Skipping Christmas Day

If Christmas Eve was always spent with the Somebangs, then Christmas Day was for the Ocampo side of our family.  In at least two years though, this being the third, I’ve been passing off the one hour road trip to San Fernando, Pampanga, where my Aunt’s family hosts the annual gathering.

Yesterday, it was only Mom and Dad who took the trip. I really had no excuse to skip this year, having the night off work too. But I had asked Alfred if he wanted to come, and he wasn’t up to it. Of course, had I known that he was only coming over by dinner time, then I would probably have gone along with my parents. Or maybe not.

With my paternal cousins also having kids now, gatherings should be noisy and fun and filled with kiddie activities. My kind of thing, you know? But they’re different. I guess it’s just because I don’t ever spend any time with them, and I am not as close with them as I am with my cousins on my mother’s side…

Mom brought with her the puppy pockets and some small stuff to give away as prizes. I don’t think they ever got down to playing any games though. Esban would probably go ballistic when he finds out that Ma gave away those cuties. He was really looking forward to getting them for himself! 🙂

BUT, I do not mean to compare the Christmases I spend with our two families. To do so would be rude. I’m just really trying to psychoanalyze myself: why do I keep skipping Christmas Day when I should really be throwing myself to it?

In a way, I don’t think I know how to treat my nieces and nephews. I don’t know them, so I’m not sure how to make them happy. I guess I’m not sure if they’d dig the same kind of stuff I had my nieces and nephews here do at our parties. But that’s not the kids’ problem, right? It’s mine. It’s not their fault they don’t know me. I’ve been hiding out!

When we were kids, Christmas Day meant a short trip to Caloocan City, to the family home along Maypajo. It’s the home of my grandmother’s family and her younger sister and brother (who both never got married) still live there until now. Of course Lola Binyang (Virginia) would be there, and my dad’s sisters’ families would be too. Sometimes, my lola’s other brother’s and sister’s families would drop by too.

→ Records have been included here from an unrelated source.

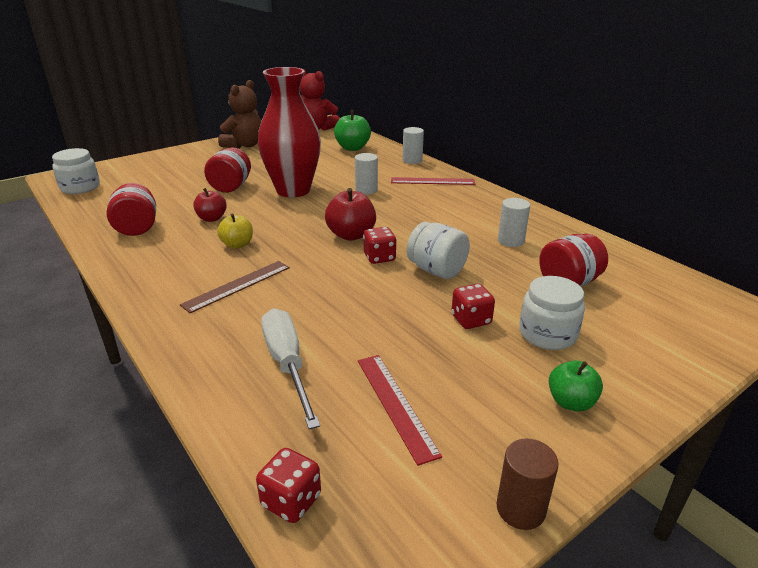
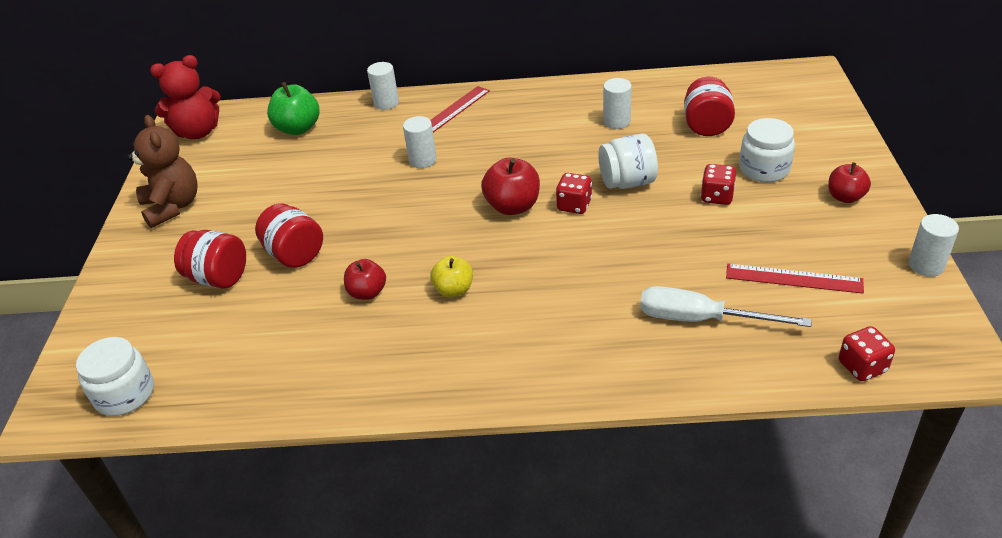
camera: 50 degrees left, 10 degrees up
red jar [107,183,156,236] -> red jar moved to [174,230,246,289]
brown ruler [180,261,290,313] -> none
red vase [258,67,321,198] -> none
brown cylinder [497,438,559,530] -> white cylinder [908,214,959,277]
green apple [549,361,603,411] -> red apple [828,162,871,203]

I always remember just waking up already on the couch at Pajo. I easily had motion sickness as a kid, so I always either slept through any trip, or else I’d throw up all the way. The house at Maypajo is an interesting home. My dad used to tell us stories of him hiding under the silong reading comics that his dad didn’t want him reading. Too bad they had to fill the silong, because that area always became flooded. I kind of regret not getting to know the history of the house, you know? Now, it probably looks completely different from how I remember it. Tio Rizal had the place renovated a few years back.

I would also look forward to my grandmother’s gifts. And then there were the crisp bills that would come from the others. The Somebangs don’t give out money and even when Papa and Lola started to, that only happened when we were all grown up and I guess my grandparents didn’t know what to get each of us. Also, the kids never received money as gifts, they always got toys or clothes, or even shoes! So anyway, having that contrast, I’d look forward to the crisp twenties, fifties, or even hundreds, that would come from my other lolo’s, lola’s, aunts and uncles. When Mom and Dad got home last night, I was surprised that Kuya and I still had one red envelope each! Thanks Tita Baby and Tito Ver! 🙂

There was also a time when there were really no plans for Christmas Day, and so we would just go to my Lola’s house at Sangandaan. This would have happened when all us kids were grown up, and none had kids of their own yet. Then when the eldest grandchild Winnie got married, we’d have Christmas lunch at their home too.

Eventually, after grandma died, we became more organized at Christmas. I guess it was one reason to be sure that the family got together though the matriarch had already gone home. I’m not sure if we’ve ever hosted a Christmas, but I’m sure Tito Boy did when they were still here at their Santa Ana home.  Then Christmas Days were spent in Pampanga, hosted by Tita Baby and her family. They’ve got a nice garden and a backyard, ample space for everyone. 🙂 We’d be there for lunch, and stay until late afternoon. There’d be more than enough food for everybody.

Now, I kind of feel bad about not going yesterday. How else would I know what to get the kids for Christmas next year if I spend ZERO time with them?

Maybe next year I’d see more of my Ocampo family. Fingers crossed.